## Lista de exercícios
(a) De acordo com o trecho sobre as escolas públicas, qual é a população do distrito de Jussaral?
(b) Resuma em duas frases o trecho sobre as escolas públicas.
(c) Escreva a continuação do trecho sobre as escolas públicas, começando logo depois da fala da professora Maria Auxiliadora da Silva.

Ano letivo ainda não começou em colégios de norte a sul do país devido a falta de professores e péssima infraestrutura

 

Março deveria ser o segundo mês de aulas nas escolas públicas do país, com alunos, professores, inspetores e auxiliares em plena atividade. Mas, no lugar de turmas estudando para as primeiras provas, o jornal "O Globo" encontrou, em oito estados brasileiros, salas de aula vazias por falta de professores ou problemas de infraestrutura nas escolas.

 

Em estados como Rio, São Paulo, Bahia, Pernambuco, Piauí, Ceará, Alagoas e Amazonas, há alunos sem aula por causa de goteiras, inundações, ratos, cupim, carteiras quebradas e paredes destruídas.

 

O distrito de Jussaral, a 60 quilômetros do município de Cabo de Santo Agostinho, em Pernambuco, tem apenas uma escola municipal para a população de seis mil pessoas. Mas não há alunos em sala de aula.

 

Revoltados com as péssimas condições de ensino, os pais decidiram boicotar a escola. Entre a aprendizagem e a vida dos seus filhos, os responsáveis preferiram ficar com a segunda opção.

 

Exigem educação de qualidade e segurança, mas o que encontraram na escola Marquês de Recife, no início deste ano, não é compatível nem com um nem com outro: as salas estão deterioradas, telhados ruíram, e os cupins avançam pela estrutura. Há infiltrações nos corredores e salas. Metade do muro que cerca a escola desabou, mas a prefeitura ainda não vê risco. Na parte interna, rachaduras são visíveis. Sem espaço, os livros se acumulam pelo chão e até mesmo em sanitários.

 

Dados do Censo da Educação Básica 2007 confirmam que a precariedade está espalhada pelo Brasil. Das 166.240 escolas públicas de educação básica, 71% não têm biblioteca; 77% estão sem quadra de esportes; 13% não contam com água filtrada para os alunos; e 8% sequer têm esgoto.

 

Na última quarta-feira, o pastor José Sabino Segundo, pais e alunos procuraram o Conselho Tutelar e o Ministério Público para denunciar a situação caótica em Cabo de Santo Agostinho.

 

O presidente do Conselho Escolar, Rinaldo Monte da Silva, denuncia a exclusão social e o descaso público impostos à comunidade.

 

Na quinta-feira, alunos e mães voltaram à escola Marquês de Recife para protestar. Com cartazes feitos de cartolina, reclamavam: "Prefeito, isso é uma vergonha".

 

- O pai tem direito de fazer greve. Mas minha postura como educadora é diferente. Fico preocupada quando vejo que tem menino que não sabe ler ainda - diz a professora Maria Auxiliadora da Silva.

## Material fornecido

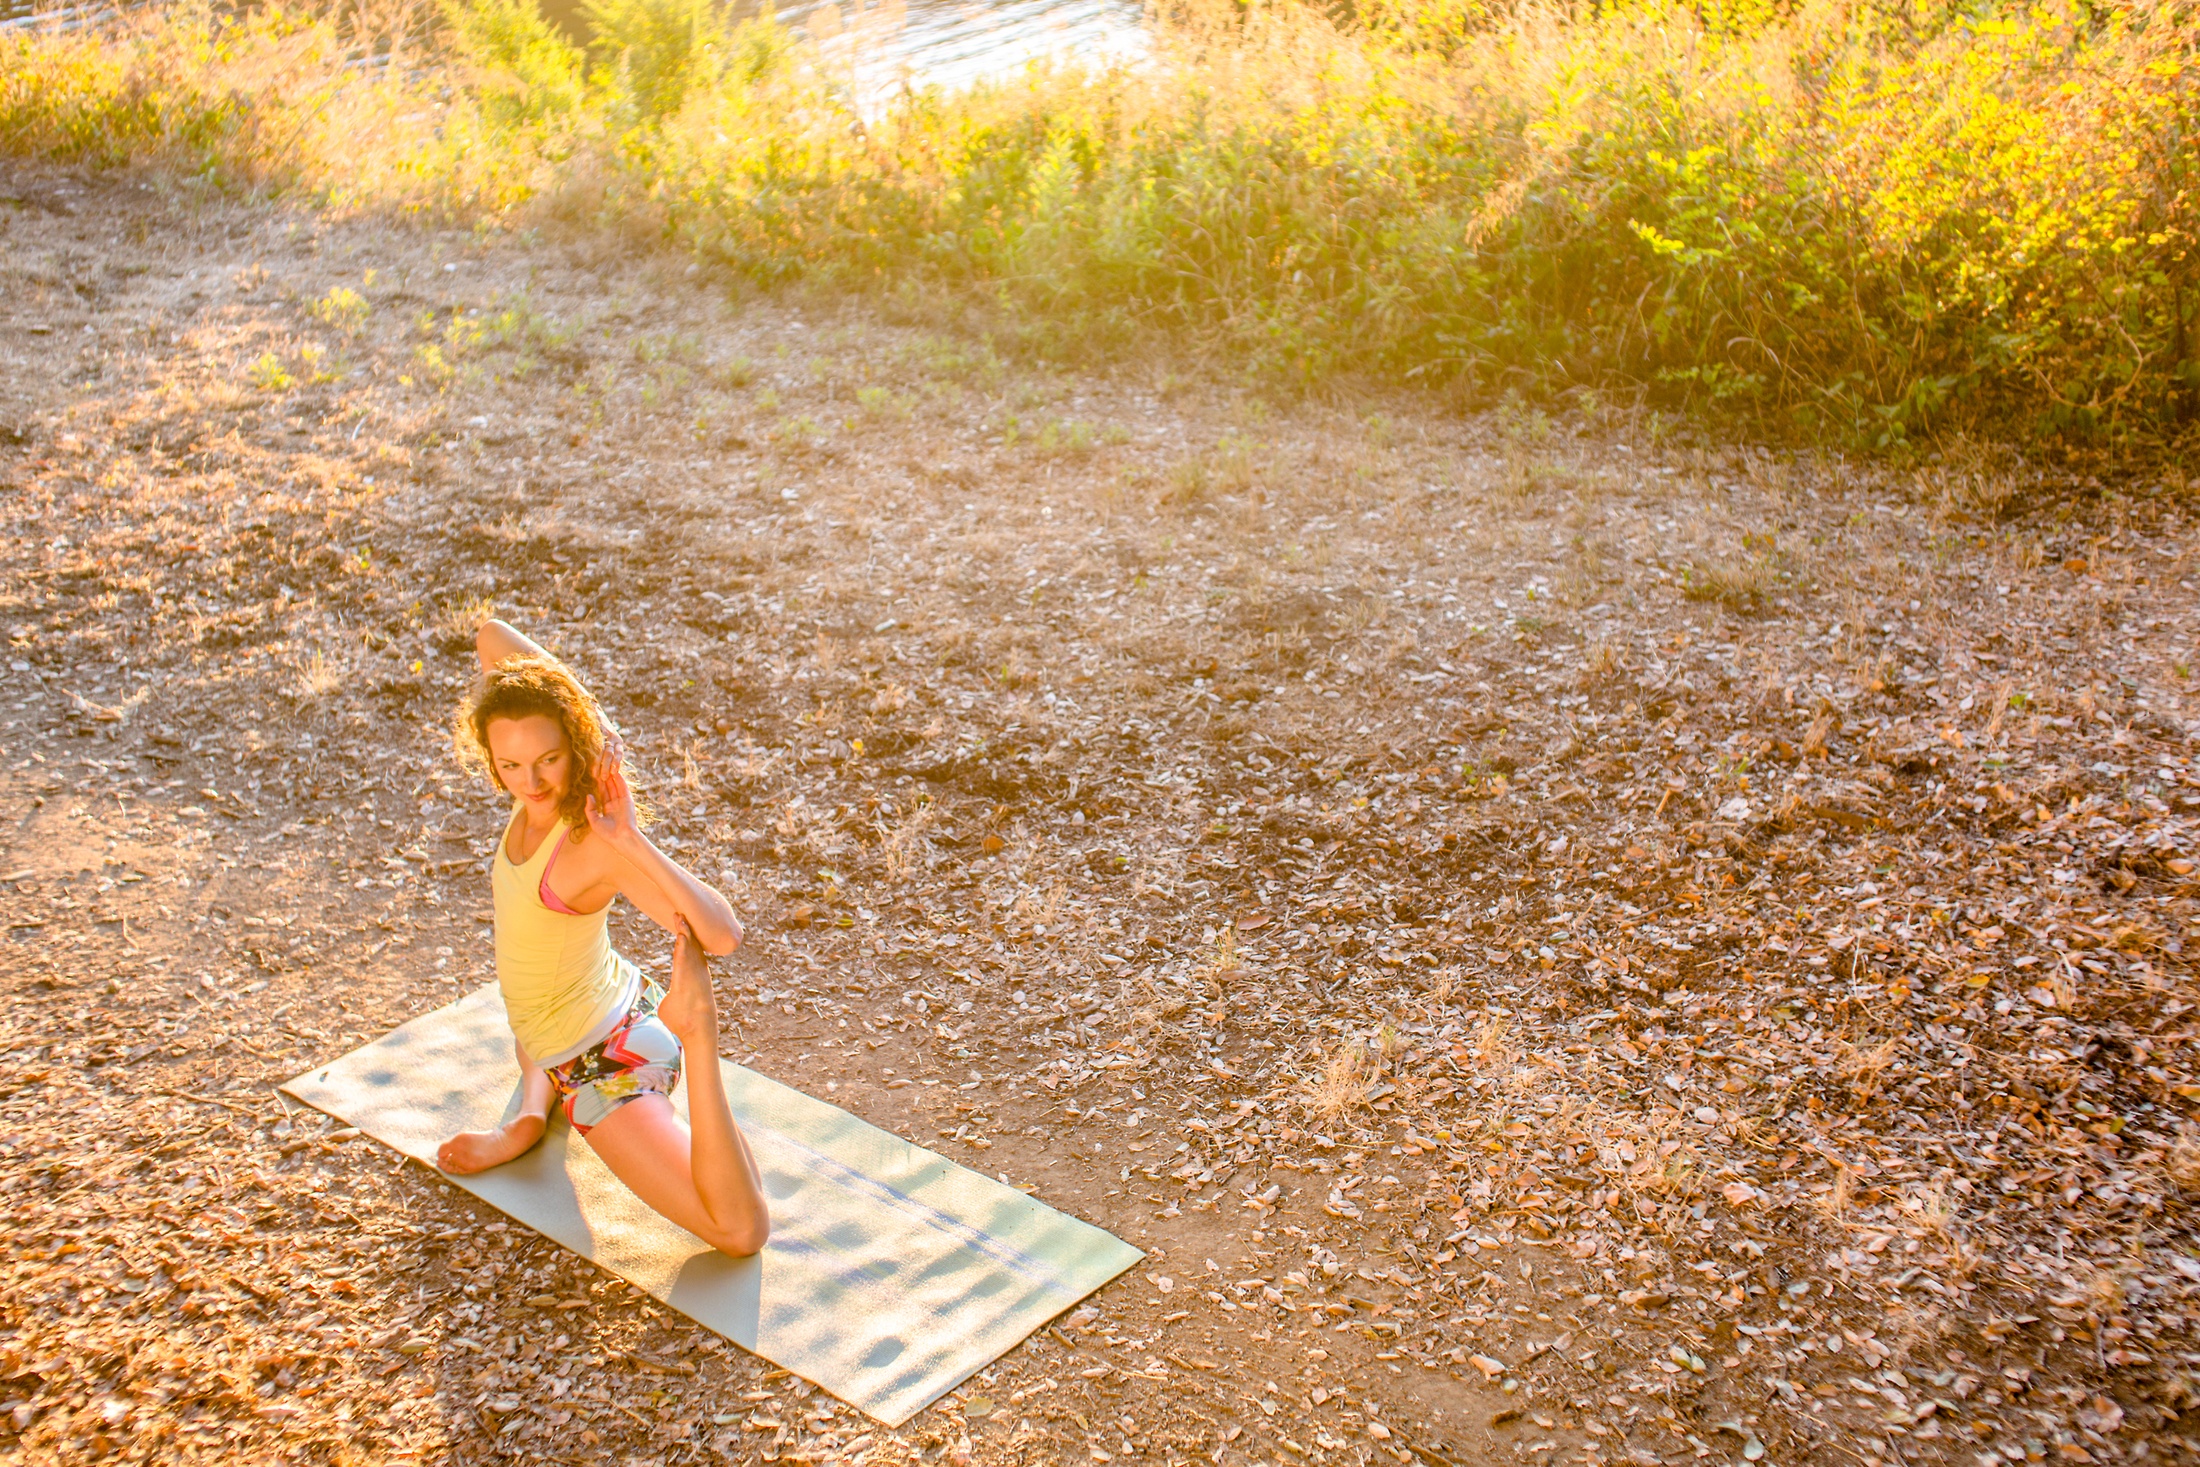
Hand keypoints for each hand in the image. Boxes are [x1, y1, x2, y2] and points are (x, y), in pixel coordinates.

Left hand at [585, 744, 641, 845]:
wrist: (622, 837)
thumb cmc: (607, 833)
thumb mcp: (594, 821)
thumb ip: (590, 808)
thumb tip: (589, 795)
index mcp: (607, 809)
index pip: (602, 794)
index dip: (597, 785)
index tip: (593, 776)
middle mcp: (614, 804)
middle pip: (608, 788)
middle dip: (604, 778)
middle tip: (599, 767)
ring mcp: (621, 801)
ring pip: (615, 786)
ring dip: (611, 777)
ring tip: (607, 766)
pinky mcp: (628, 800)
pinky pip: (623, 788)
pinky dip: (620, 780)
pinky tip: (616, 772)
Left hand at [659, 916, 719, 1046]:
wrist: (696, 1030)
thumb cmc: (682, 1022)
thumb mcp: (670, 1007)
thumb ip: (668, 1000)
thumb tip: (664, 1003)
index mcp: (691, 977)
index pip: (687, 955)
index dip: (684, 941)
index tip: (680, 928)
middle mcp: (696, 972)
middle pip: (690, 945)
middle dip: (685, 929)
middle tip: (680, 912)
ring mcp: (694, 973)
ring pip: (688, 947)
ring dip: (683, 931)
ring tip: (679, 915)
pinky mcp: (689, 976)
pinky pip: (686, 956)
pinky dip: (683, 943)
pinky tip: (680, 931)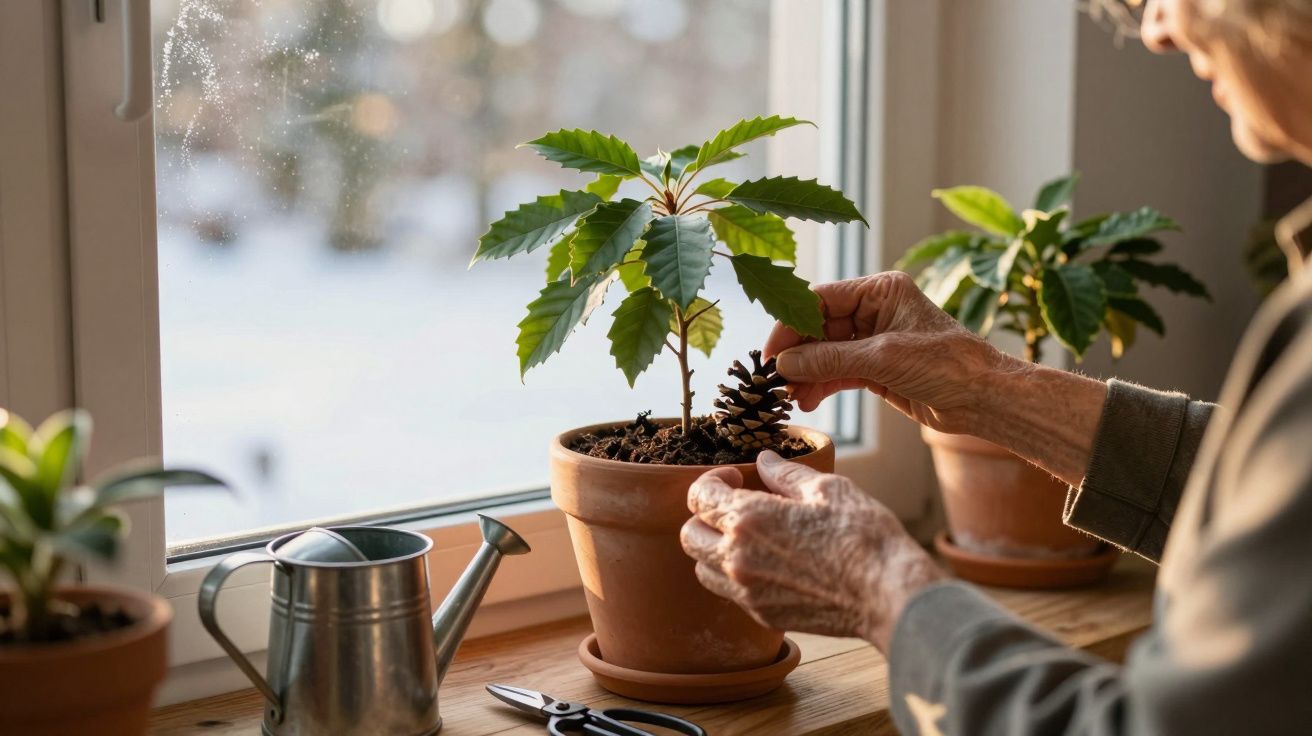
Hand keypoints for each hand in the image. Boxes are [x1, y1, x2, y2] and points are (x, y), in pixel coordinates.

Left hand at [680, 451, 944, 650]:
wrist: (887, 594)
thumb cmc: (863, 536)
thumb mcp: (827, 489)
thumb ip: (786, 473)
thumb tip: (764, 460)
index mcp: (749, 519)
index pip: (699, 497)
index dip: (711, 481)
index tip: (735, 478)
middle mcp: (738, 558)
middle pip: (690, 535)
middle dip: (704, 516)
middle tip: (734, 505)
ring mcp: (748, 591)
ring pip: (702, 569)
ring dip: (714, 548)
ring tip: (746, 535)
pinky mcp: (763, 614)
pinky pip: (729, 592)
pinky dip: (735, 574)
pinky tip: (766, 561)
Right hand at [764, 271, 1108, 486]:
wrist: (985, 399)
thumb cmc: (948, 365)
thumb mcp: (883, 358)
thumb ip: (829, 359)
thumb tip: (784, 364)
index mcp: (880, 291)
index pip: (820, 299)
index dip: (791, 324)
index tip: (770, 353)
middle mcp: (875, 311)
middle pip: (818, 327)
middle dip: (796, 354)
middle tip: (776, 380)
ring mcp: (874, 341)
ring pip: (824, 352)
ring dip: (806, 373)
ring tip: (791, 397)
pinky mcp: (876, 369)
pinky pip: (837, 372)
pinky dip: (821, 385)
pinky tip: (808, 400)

## Respostas em ordem
(a) Seis mil pessoas.

(b) Em oito estados brasileiros, o jornal "O Globo" encontrou, em março, salas de aula vazias por falta de professores ou por problemas de infraestrutura, e dados do Censo da Educação Básica 2007 confirmam que essa precariedade está espalhada pelo país. No distrito de Jussaral, em Pernambuco, os pais boicotaram a escola Marquês de Recife por causa de suas péssimas condições, pais e alunos denunciaram a situação ao Conselho Tutelar e ao Ministério Público, e alunos e mães protestaram na escola.

(c)
 

Paredes que dão choque

 

Em 2008, já em crise, a Marquês de Recife, tinha 783 alunos, segundo o diretor Júlio Farias da Silva Braga. Em 2009, apenas 678 decidiram se matricular.

 

Das 16 salas, só oito foram liberadas para funcionar este ano, e os pais temem que os telhados desabem. Eles mostraram linhas de madeira corroídas por cupins. A Secretaria de Educação informou que foram reforçadas para evitar desabamento do telhado. Mas verificase um risco ainda maior: as madeiras podres ganharam sobrepeso com suportes.

 

- A Igreja Renascer caiu em São Paulo sem ninguém esperar, depois de reforma. Aqui não houve conserto, e ninguém quer ver seu filho numa tragédia - reclama Taciana Lima, de 30 anos, mãe das gêmeas Tainara e Tamara, de 7.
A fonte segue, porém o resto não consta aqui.